Tag Archives: parsing

libclang: not as great as I thought

I’ve been hearing about the delights of libclang for a while now. A compiler as a library, what a thought! Never-get-it-wrong again parsing/completion/whathaveyou! Amazing.

Then I tried using it.

If you’re parsing C (and maybe Objective C, but I wouldn’t know), then it’s great. It does what it says on the tin and then some, and all the information is at your fingertips. C++? Not so much.

libclang is the C API of the clang frontend. The “real” code is written in C++, but it’s unstable in the sense that there’s no API guarantees. The C API however is stable. It’s also the only option if you want to use the compiler as a library from a different language.

As I’ve found out, the only C++ entities that are exposed by libclang are the ones that the authors have needed, which leaves a lot to be desired. Do you want to get a list of a struct’s template parameters? You can get the number of them, and you can get a type template argument at a particular index after that. That sounds great, until you realise that some template arguments are values, and you can’t get those. At all. You can’t even tell if they’re values or not. I had to come up with a heuristic where I’d call clang_Type_getTemplateArgumentAsType and then use the type kind to determine if it’s a value or not (`CXType_Invalid` means a value, `CXType_Unexposed` means a non-specialised type argument and anything else is a specialised template type argument. Obviously.). Extracting the value? That involves going through the tokens of the struct and finding the ith token in the angle brackets. Sigh.

And this is because it’s a templated struct/class. Template functions don’t need any of this and are better supported because reasons.

Then there are bugs. Enum constants in template structs show up as 0 for no reason at all, and template argument naming is inconsistent:

template <typename> struct Struct;
template <typename T> struct Struct {
    Struct(const Struct& other) {}

See that copy constructor above?
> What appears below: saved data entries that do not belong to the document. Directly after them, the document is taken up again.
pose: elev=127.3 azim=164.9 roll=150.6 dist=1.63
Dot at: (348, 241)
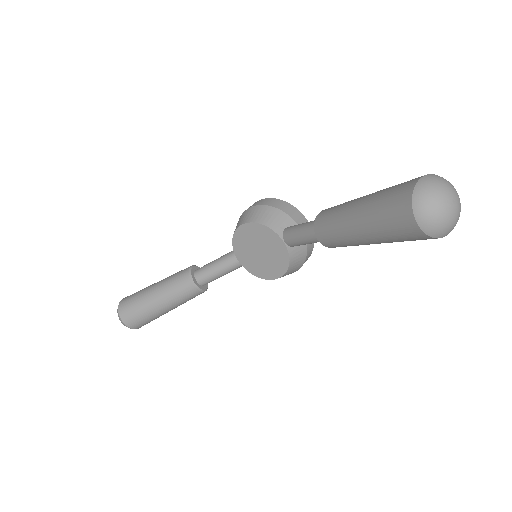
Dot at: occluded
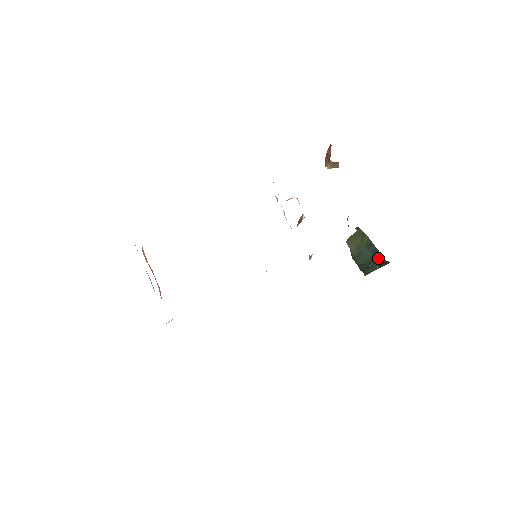
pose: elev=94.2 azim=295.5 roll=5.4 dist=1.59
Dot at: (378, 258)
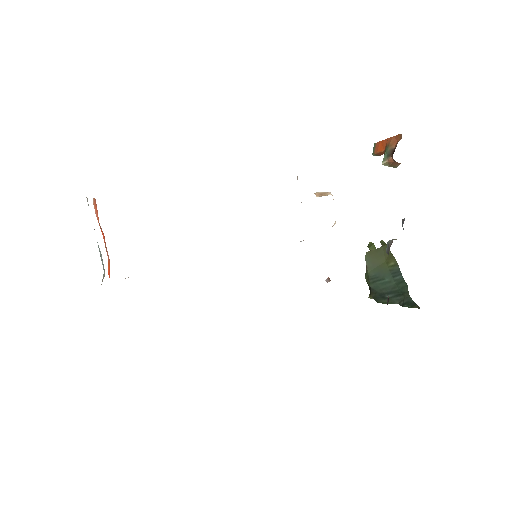
Dot at: (402, 293)
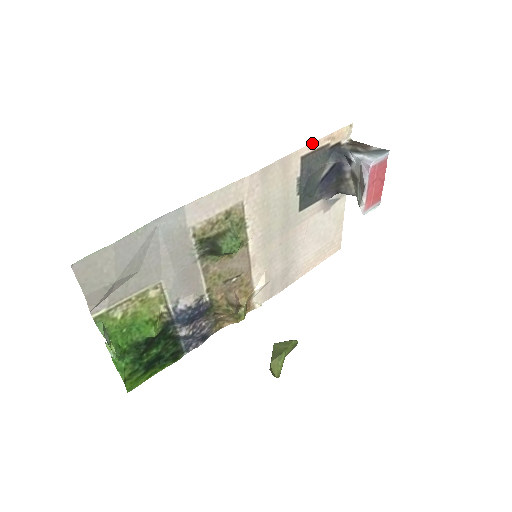
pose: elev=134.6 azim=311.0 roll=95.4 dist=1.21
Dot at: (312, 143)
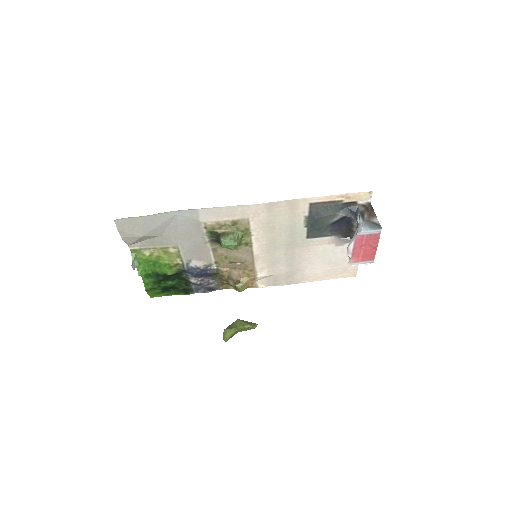
Dot at: (323, 196)
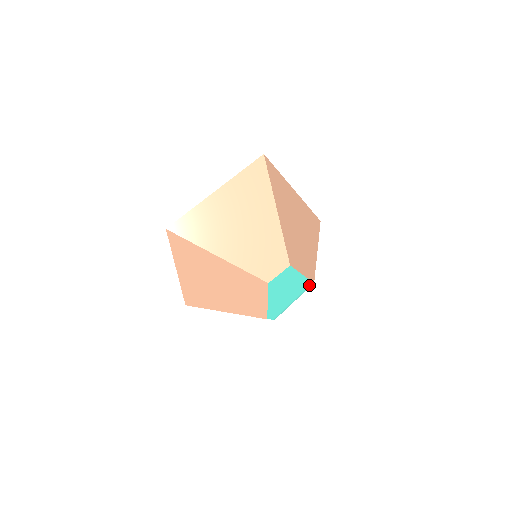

Its only parameter is, technically, of const Struct<T>& type. So you’d think libclang would tell you that the type’s spelling is T, but no, it’s type-parameter-0-0. Remove the first line with the struct declaration? Then the type template argument’s spelling is, as a normal person would have guessed, T. If the declaration names the type as `T` it also works as expected. I assume again it’s because reasons.

It’s bad enough that I’m not the only one to have encountered issues. There’s at least one library I know of written to get around libclang’s problems, but I can’t use it for my project because it’s written in C++.

I’m going to eventually have to submit patches to libclang myself, but I have no idea how the approval process over there is like.